Laurki, pudełeczka, talerzyki i miseczki z masy solnej - takie dotąd miałam prezenty z okazji tego wspaniałego dnia. Spontaniczne poranki, pamiętam, kiedyś rano dostałam od Lolka frezje - też nie było Rafała i on nie pamiętał czemu mi dawał te kwiatki, dopiero w ciągu dnia chyba w radiu usłyszał i jeszcze raz przybiegł, żeby się wytłumaczyć z porannego prezentu. Jak jeszcze był takim przedszkolaczkiem i grzecznie wieczorem paciorek odmawiał to modlił się, żeby mama przyszła na przedstawienie do przedszkola. W przedszkolu pięknie przygotowane występy, wierszyki, piosenki - naprawdę wzruszające chwile.

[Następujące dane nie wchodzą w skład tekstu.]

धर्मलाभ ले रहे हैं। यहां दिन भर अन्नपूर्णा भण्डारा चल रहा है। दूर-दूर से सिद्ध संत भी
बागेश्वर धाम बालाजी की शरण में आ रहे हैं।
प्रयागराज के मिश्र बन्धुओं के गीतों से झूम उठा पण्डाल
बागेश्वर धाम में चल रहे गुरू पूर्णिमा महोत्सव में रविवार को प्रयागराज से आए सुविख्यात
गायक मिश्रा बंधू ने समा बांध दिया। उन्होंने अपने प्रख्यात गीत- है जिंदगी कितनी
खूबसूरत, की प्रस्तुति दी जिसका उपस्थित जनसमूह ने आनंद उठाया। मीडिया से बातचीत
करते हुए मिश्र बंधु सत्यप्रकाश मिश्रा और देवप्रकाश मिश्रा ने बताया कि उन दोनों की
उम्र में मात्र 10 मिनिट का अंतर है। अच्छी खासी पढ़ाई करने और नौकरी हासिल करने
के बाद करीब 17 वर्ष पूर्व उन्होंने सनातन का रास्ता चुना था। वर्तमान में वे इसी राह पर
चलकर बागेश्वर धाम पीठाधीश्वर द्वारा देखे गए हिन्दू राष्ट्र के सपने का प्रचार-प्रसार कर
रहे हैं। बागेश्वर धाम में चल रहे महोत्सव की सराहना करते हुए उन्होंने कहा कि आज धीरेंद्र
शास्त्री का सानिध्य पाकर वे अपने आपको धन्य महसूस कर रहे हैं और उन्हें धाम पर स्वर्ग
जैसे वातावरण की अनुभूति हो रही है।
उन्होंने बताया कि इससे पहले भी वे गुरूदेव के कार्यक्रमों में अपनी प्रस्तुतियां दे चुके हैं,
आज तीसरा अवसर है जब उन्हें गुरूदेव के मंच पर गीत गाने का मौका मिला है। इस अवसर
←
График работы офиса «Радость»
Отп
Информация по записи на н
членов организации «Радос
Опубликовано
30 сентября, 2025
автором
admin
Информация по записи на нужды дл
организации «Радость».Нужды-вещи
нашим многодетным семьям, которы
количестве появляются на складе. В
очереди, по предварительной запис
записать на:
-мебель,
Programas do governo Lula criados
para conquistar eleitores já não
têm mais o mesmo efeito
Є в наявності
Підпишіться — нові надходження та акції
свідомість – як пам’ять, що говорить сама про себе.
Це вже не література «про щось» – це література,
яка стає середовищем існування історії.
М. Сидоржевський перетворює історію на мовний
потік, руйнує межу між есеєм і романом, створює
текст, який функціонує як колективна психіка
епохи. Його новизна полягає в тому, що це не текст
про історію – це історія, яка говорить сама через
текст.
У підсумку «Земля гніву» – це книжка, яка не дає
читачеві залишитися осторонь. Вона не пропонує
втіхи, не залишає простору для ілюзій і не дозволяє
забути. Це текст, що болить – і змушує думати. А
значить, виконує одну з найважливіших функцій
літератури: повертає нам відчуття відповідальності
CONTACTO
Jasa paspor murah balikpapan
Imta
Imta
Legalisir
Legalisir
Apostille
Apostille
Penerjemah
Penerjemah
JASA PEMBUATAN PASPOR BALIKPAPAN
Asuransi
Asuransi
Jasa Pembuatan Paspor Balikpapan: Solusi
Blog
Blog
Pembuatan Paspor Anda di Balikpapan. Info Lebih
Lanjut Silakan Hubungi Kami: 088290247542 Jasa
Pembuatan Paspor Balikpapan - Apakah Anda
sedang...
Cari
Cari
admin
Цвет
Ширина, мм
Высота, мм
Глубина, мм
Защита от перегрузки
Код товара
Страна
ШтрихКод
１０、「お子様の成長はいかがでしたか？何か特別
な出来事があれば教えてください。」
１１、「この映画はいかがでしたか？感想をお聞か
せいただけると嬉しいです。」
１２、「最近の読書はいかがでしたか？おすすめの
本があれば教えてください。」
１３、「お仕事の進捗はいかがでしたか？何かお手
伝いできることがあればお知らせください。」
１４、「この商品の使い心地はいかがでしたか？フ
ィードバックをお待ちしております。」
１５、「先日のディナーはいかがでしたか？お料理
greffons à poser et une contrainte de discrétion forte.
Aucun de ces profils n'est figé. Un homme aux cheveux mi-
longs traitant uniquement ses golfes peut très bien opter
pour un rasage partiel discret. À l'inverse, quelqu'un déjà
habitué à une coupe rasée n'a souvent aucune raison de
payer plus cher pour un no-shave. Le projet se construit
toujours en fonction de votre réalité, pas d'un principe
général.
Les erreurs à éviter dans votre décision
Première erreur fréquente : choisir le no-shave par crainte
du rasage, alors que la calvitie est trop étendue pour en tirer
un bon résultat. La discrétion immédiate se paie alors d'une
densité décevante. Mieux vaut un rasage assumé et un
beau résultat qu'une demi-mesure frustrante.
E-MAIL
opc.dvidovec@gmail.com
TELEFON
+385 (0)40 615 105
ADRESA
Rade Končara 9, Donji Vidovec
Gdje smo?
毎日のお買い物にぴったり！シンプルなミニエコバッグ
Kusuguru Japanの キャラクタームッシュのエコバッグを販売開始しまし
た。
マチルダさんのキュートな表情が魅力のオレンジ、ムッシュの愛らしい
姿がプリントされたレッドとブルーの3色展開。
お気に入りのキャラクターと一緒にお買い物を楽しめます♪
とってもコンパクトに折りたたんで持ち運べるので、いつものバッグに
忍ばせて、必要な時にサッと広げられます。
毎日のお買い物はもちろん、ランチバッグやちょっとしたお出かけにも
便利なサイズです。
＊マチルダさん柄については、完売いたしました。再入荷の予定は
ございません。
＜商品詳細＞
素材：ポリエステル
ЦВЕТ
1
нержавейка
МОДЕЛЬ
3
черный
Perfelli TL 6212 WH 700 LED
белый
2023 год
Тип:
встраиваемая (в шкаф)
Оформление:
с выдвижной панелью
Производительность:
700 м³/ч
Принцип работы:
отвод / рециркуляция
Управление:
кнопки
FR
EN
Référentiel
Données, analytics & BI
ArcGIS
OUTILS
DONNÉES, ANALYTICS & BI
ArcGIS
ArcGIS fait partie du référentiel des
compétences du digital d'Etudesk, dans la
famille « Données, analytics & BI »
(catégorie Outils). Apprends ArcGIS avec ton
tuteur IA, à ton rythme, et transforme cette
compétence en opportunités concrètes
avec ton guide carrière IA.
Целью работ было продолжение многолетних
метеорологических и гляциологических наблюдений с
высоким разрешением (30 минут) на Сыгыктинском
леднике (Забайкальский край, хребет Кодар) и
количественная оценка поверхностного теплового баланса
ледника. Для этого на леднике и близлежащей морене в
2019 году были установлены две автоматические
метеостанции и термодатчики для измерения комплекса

Zdarza się, że Rafał Dzień Matki jest w domu, raz wpadł na pomysł przygotowania przyjęcia, gotowali, nakrywali do stołu.
Co roku inaczej, czas leci, dzieciaki dorastają... jeszcze takie dziecinne, a już uważają się za dorosłe :-)
Wspaniale, że są, że planują, chcą sprawiać radość, obdarowywać, choć dla mnie prezentem są w one same w sobie!
KDzieci, kochają swoją Mamę i chcą dla niej najpiękniejszych kwiatów, najcudowniejszych prezentów.. Ale nie zawsze się da. Jednak...Twój bukiecik wraz z flakonikiem jest najpiękniejszy, najcudowniejszy i..największy bo od Twoich ukochanych dzieci..
OdpowiedzUsuńPozdrawiam Cię i życzę wszystkiego dobrego z okazji Dnia Matki!:))Pochwal się Laurkami:)))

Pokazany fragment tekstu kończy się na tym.